* **WHAT TO DO**
a) List every person whom the interview names with both a first name and a last name.
b) Copy the interview word for word, from "[laughs] I can" up to and including "say in that?".

* **ARTICLE**
•••••

You picked Jesse Eisenberg for the movie. He doesn't look a ton like you. In the scenes in the movie where you see the older version, he kinda reminded me of Jonathan Franzen.

[laughs] I can see that.

What drew you to Jesse?

He's a writer. If you were going to be doing that role, you had to seem like you really cared about words. I read his pieces in The New Yorker, but I also knew that he wrote plays, and from talking to him I could tell he was somebody who really cared about how he really sounded on the page and also in person, and cared about words. And so I thought that if he was talking, in a movie that was going to be people talking about words all the time, it had to be someone who knew how that felt. In a way, that was the only choice.

What about Jason Segel, did you have any say in that?

Yeah, we talked about it, it was great. He is physically right. You wouldn't think there would be a connection, but when I had seen I Love You, Man, one of the things that had really struck me about that movie is in that movie he dresses very much like Wallace. Wallace very much loved to wear really soft things. Friends of his would say if they had a really worn T-shirt, he would say, "That's a good looking T-shirt," and suddenly he would say, "Could I...?" And then years later, he would be wearing that T-shirt. So I remember watching that movie when it came out in 2006 or 2007, and thinking God, Segel moves and is dressed just like David.

There was pushback when he was cast. People were like, "Oh, this comedy bro is playing this literary genius."

I remember when that happened—there was that photo of him at the Mall of America. I thought that was funny, because that's one of the things the movie ends up being about, and one of the things David talks about. One of the things that he talks about in the book too is, people have a strange idea of how writers look, you know what I mean? Jason Segel has written his own movies, right? He's obviously an intelligent person. But their idea of someone who should be a writer is, I guess, someone who would look like, very heavy glasses or something like that, who's dressed in a tight fitting—I guess I'm visualizing Max Perkins. I'm visualizing an editor and not a writer. But in a way it showed one of the things the movie is about in a very fun way, which is, writers aren't really the way you'd expect.

Did you ever watch Freaks and Geeks?

•••••

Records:
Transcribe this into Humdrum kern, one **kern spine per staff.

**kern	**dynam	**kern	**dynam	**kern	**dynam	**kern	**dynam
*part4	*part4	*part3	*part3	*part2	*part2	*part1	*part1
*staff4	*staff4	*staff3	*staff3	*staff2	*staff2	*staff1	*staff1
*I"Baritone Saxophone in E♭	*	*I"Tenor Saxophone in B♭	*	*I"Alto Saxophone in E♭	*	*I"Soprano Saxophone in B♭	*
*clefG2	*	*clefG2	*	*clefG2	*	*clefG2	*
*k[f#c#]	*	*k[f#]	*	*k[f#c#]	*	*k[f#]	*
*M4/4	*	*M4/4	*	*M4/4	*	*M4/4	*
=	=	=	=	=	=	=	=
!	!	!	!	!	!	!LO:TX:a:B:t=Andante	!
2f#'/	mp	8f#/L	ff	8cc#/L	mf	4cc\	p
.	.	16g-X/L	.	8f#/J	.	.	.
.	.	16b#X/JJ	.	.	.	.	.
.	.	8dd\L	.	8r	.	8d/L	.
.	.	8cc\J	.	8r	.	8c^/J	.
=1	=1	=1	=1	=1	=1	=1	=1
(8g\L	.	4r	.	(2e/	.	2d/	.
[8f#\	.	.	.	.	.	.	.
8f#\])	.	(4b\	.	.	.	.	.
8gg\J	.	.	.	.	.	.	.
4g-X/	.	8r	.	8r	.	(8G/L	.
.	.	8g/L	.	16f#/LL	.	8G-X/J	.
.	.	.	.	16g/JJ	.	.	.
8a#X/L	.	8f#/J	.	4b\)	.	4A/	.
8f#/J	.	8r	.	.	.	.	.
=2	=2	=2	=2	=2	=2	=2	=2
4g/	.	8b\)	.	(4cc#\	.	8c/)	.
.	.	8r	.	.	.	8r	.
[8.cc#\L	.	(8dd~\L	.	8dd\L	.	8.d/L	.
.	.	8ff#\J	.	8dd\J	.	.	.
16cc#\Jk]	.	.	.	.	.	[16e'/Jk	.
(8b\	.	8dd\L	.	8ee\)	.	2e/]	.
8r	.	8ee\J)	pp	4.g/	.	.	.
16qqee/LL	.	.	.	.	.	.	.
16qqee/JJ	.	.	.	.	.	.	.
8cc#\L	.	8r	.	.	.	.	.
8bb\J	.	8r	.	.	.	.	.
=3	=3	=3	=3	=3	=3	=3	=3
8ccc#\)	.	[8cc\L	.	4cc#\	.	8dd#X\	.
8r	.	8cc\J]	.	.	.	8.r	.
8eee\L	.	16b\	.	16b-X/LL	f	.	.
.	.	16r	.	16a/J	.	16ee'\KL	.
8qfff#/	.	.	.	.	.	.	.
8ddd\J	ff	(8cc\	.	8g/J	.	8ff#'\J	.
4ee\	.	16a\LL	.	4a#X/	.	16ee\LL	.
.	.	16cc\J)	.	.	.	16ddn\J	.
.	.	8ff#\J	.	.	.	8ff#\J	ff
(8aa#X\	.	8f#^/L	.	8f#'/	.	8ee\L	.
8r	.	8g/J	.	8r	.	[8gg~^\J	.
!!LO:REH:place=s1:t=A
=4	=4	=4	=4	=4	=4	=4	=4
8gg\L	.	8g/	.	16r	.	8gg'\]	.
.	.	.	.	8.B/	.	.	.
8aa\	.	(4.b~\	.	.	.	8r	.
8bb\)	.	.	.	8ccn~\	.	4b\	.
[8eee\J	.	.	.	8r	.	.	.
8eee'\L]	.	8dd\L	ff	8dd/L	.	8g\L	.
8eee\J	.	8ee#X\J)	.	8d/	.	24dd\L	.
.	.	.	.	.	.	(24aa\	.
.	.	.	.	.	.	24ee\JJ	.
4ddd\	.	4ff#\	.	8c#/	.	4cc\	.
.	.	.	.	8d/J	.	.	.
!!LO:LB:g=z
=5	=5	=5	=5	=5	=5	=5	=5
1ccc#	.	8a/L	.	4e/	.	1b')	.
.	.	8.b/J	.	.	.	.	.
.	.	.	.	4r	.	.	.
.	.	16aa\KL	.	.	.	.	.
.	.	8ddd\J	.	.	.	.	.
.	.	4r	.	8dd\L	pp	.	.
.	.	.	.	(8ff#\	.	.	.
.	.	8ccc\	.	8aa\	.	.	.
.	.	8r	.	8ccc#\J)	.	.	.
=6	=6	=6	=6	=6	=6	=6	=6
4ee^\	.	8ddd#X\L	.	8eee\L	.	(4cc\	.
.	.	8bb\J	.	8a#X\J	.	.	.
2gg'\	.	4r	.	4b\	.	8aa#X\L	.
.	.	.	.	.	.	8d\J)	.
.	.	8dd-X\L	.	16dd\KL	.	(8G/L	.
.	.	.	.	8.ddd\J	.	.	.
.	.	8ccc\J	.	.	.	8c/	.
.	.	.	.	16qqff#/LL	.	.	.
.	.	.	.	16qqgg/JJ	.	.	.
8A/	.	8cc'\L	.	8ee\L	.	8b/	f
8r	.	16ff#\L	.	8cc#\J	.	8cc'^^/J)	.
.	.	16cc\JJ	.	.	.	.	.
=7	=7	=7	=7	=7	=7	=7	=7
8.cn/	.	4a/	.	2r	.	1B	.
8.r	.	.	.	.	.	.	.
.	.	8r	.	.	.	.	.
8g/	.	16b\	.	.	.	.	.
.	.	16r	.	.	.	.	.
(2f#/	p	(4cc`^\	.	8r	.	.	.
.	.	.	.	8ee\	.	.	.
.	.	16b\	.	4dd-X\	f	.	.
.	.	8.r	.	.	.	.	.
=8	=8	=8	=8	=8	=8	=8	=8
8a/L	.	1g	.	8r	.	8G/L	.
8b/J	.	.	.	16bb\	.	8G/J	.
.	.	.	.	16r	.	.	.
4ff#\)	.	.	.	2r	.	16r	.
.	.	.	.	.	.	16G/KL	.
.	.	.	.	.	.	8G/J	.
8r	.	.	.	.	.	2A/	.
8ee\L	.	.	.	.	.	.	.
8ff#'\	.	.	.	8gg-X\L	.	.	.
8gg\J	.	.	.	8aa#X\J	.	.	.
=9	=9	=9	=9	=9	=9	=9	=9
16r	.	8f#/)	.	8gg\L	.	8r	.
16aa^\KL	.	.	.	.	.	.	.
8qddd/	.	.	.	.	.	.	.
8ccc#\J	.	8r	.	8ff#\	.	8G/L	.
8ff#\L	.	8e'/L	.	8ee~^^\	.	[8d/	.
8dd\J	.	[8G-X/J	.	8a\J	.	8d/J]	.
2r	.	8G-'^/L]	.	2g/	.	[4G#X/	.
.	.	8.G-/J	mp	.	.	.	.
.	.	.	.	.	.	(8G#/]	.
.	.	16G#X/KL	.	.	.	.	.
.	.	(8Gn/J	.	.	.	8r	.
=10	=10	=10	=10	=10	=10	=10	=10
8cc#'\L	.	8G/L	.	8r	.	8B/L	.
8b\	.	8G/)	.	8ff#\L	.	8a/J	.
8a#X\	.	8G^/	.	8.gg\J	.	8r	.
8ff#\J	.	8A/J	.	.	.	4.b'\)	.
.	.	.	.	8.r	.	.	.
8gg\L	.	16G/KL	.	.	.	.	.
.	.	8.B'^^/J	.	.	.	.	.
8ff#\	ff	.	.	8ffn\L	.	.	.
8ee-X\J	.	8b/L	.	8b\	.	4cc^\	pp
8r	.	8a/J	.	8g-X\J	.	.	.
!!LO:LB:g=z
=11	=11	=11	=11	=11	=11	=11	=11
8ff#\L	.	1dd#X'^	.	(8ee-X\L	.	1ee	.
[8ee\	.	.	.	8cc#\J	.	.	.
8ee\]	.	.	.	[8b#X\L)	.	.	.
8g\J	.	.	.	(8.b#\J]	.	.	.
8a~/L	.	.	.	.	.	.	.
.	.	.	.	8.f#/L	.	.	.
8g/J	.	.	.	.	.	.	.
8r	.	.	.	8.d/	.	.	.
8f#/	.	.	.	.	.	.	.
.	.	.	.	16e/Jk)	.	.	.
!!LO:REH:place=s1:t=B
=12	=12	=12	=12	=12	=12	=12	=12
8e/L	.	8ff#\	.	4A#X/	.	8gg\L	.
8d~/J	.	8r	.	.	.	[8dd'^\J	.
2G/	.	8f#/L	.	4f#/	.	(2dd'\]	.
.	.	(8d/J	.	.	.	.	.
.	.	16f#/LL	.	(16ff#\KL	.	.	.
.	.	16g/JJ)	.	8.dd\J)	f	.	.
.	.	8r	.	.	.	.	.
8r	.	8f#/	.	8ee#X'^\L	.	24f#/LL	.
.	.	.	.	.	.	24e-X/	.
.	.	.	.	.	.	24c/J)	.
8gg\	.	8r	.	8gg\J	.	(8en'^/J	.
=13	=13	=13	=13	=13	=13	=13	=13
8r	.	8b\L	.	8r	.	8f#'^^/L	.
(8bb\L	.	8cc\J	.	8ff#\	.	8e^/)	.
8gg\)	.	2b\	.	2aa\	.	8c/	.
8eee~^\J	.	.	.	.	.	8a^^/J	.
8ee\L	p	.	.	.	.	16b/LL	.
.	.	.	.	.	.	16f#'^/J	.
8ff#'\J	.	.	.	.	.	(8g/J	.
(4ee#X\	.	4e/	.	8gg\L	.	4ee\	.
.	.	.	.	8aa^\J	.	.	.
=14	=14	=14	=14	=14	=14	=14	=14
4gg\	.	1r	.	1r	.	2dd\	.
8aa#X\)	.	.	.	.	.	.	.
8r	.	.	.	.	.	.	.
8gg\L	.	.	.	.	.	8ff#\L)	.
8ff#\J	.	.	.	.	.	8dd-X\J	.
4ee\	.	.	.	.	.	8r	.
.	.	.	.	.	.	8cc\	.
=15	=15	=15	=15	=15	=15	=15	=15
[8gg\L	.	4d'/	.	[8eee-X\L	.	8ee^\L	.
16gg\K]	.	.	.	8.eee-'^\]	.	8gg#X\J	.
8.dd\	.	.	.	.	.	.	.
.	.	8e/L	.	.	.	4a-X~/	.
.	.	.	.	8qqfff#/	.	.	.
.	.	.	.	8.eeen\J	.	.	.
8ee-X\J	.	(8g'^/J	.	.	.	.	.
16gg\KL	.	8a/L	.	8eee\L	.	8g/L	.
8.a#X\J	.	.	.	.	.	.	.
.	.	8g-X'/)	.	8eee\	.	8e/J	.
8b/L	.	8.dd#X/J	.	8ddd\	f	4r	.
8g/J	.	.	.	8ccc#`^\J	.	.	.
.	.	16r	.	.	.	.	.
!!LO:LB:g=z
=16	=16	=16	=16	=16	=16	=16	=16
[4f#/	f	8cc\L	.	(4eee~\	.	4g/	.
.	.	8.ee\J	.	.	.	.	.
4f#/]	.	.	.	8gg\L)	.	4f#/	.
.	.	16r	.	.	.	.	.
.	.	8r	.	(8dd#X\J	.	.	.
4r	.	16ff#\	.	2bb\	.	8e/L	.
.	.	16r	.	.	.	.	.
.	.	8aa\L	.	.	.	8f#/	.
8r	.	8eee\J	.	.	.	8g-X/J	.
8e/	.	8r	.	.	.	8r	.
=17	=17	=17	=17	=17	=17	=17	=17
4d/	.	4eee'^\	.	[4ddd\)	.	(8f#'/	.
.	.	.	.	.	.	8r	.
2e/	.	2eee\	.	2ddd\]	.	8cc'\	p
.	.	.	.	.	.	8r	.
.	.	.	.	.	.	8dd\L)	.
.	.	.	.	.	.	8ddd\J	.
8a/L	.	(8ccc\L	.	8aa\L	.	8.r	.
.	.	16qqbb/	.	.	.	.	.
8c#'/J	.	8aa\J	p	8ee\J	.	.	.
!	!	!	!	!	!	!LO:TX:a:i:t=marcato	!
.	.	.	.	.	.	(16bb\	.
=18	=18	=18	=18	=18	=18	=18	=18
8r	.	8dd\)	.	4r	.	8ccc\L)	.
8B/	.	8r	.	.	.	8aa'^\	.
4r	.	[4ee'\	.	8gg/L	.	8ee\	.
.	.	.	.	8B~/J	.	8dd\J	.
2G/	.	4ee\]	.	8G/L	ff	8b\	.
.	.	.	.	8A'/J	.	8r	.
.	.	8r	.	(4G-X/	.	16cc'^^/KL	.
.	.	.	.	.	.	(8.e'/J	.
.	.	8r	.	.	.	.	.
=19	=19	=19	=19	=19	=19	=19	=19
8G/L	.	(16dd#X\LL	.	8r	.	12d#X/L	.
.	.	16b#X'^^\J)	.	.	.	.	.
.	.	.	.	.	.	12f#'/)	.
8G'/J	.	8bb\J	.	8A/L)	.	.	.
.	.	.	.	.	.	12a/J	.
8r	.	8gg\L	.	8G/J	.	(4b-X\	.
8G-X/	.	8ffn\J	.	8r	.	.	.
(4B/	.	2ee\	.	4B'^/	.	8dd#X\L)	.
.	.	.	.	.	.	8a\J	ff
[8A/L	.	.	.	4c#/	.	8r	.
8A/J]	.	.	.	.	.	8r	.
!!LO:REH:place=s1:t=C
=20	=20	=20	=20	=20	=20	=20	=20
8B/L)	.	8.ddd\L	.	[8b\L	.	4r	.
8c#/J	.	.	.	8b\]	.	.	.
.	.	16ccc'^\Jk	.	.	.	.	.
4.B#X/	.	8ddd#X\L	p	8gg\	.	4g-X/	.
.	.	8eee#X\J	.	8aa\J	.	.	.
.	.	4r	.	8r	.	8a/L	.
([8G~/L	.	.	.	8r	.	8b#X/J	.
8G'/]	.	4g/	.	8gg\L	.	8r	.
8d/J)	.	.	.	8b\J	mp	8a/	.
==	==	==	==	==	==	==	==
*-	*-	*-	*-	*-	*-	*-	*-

•••••

* **ANSWERS BY TASK**
a) Jesse Eisenberg, Jonathan Franzen, Jason Segel, Max Perkins

b)
[laughs] I can see that.

What drew you to Jesse?

He's a writer. If you were going to be doing that role, you had to seem like you really cared about words. I read his pieces in The New Yorker, but I also knew that he wrote plays, and from talking to him I could tell he was somebody who really cared about how he really sounded on the page and also in person, and cared about words. And so I thought that if he was talking, in a movie that was going to be people talking about words all the time, it had to be someone who knew how that felt. In a way, that was the only choice.

What about Jason Segel, did you have any say in that?